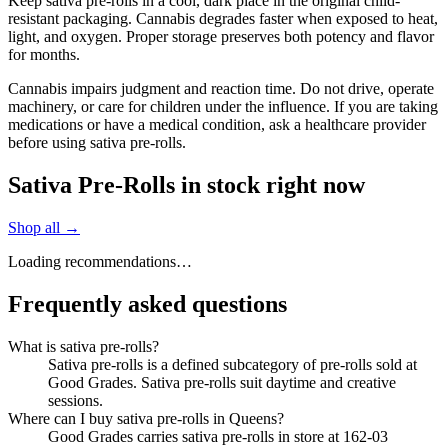
Keep sativa pre-rolls in a cool, dark place in the original child-
resistant packaging. Cannabis degrades faster when exposed to heat,
light, and oxygen. Proper storage preserves both potency and flavor
for months.
Cannabis impairs judgment and reaction time. Do not drive, operate
machinery, or care for children under the influence. If you are taking
medications or have a medical condition, ask a healthcare provider
before using sativa pre-rolls.
Sativa Pre-Rolls in stock right now
Shop all →
Loading recommendations…
Frequently asked questions
What is sativa pre-rolls?
Sativa pre-rolls is a defined subcategory of pre-rolls sold at
Good Grades. Sativa pre-rolls suit daytime and creative
sessions.
Where can I buy sativa pre-rolls in Queens?
Good Grades carries sativa pre-rolls in store at 162-03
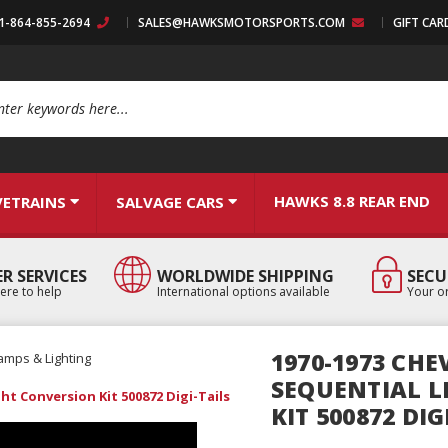
:1-864-855-2694
SALES@HAWKSMOTORSPORTS.COM
GIFT CAR
arch
HAWKS 8.8 REAR END
VETRAINS
SALVAGE CARS
R SERVICES
WORLDWIDE SHIPPING
SECU
ere to help
International options available
Your or
1970-1973 CH
amps & Lighting
SEQUENTIAL L
ht Conversion Kit 500872 Digi-Tails
KIT 500872 DIG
☆ ☆ ☆
## [Task to complete]
Without the pictures, retype exactly the lines from the one that holds "Good Grades carries" to the last line of the data above, both of them included.

## [Response box]
Good Grades carries sativa pre-rolls in store at 162-03
:1-864-855-2694
SALES@HAWKSMOTORSPORTS.COM
GIFT CAR
arch
HAWKS 8.8 REAR END
VETRAINS
SALVAGE CARS
R SERVICES
WORLDWIDE SHIPPING
SECU
ere to help
International options available
Your or
1970-1973 CH
amps & Lighting
SEQUENTIAL L
ht Conversion Kit 500872 Digi-Tails
KIT 500872 DIG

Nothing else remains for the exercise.